# reliability of Pro Mag high capacity magazines for XD



## wpshooter (Sep 22, 2008)

"Generally speaking", are these extended capacity (some up to 30 rounds) magazines that I see by Pro Mag able to work as reliably as the Springfield factory made magazines ? 

Has there been any studies/tests on the reliability of these magazines ?

Thanks.


----------



## VAMarine (Dec 25, 2008)

Generally speaking, anything from ProMag sucks. It amazes me that they are still in business.


----------



## flycaster (Oct 19, 2008)

VAMarine said:


> Generally speaking, anything from ProMag sucks. It amazes me that they are still in business.


Agreed. I had a half dozen ProMags for a different autoloader. I ended up throwing out two of them. Of course I couldn't trust the others, so I so them. Crappo stuff.

Chuck


----------



## wpshooter (Sep 22, 2008)

Are these Pro Mag magazines labeled as such ?

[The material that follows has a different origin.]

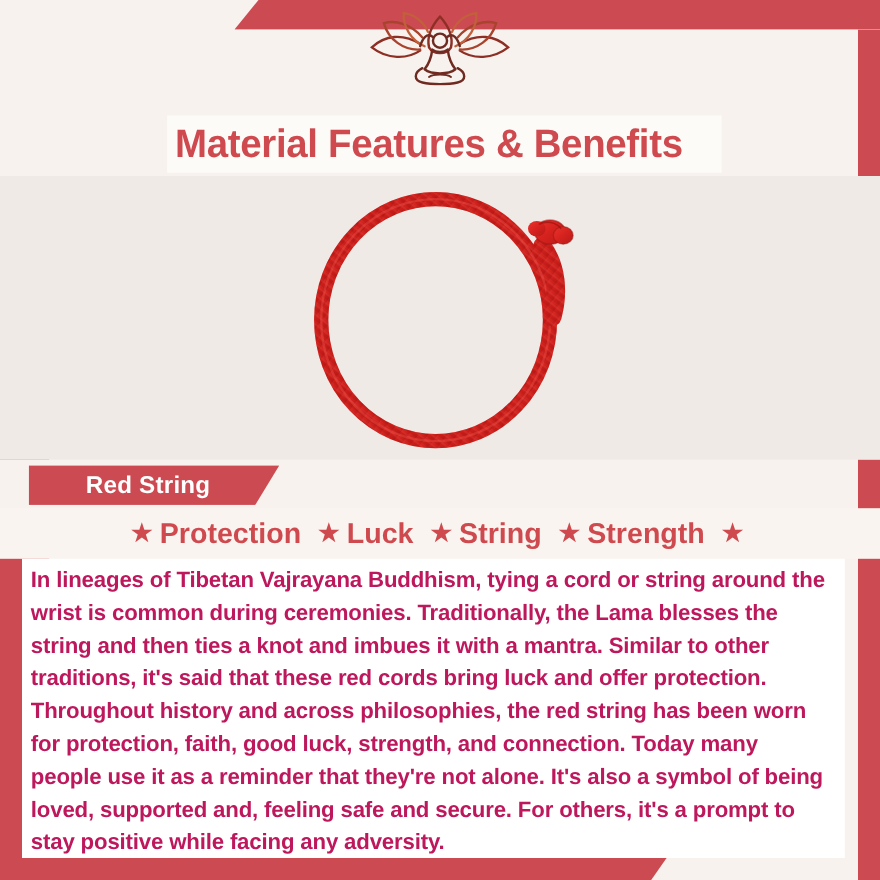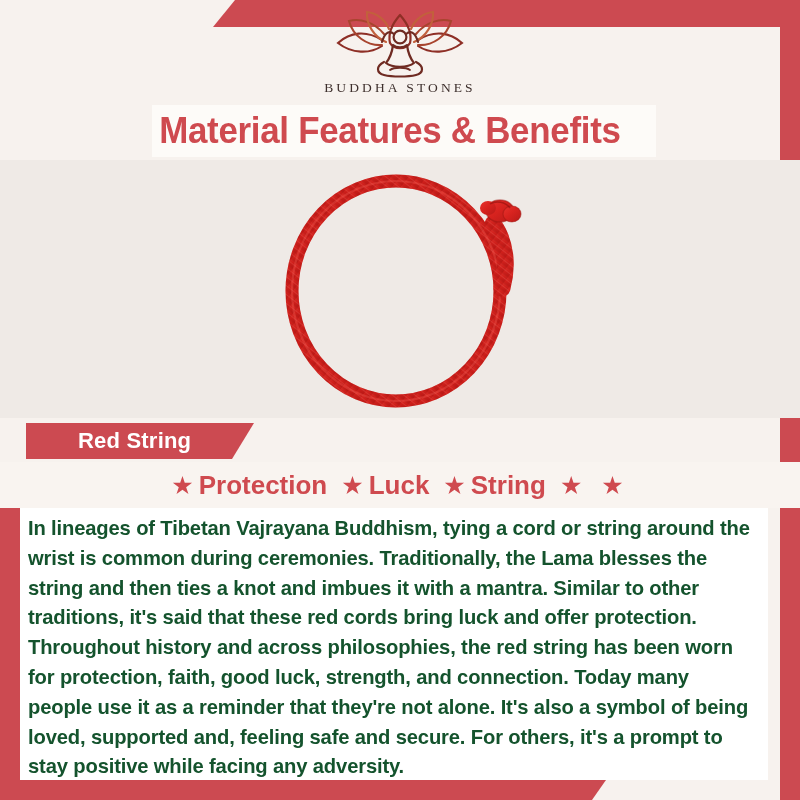"BUDDHA STONES" div.logo-word { html: <div>BUDDHA STONES</div> -> none }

The reason I ask is because I have some 20 & 30 round magazines which I purchased at a local gun show for my Beretta 92 and they do not have any markings on the magazines themselves telling what brand they are. They just have something like "for Beretta 92 and a 5 or 6 digit number" on the plastic sleeve that they are packaged in.

Thanks.


----------



## Freedom1911 (Oct 22, 2009)

Pretty much I hear nothing but bad stuff about pro mags but I took a chance with two for my Walther P99 and they work just fine. Never an issue. I use them as range mags only though. When SD is the matter of the day. I do not trust them, only the Walther/OEM mags that came with it or that I bought after the fact. But the ProMags have worked flawlessly to date.


----------



## Popeye (May 13, 2010)

I agree, PRO Mags may be fine for the range, but I've heard way to many complaints about them to bet my butt on them.


----------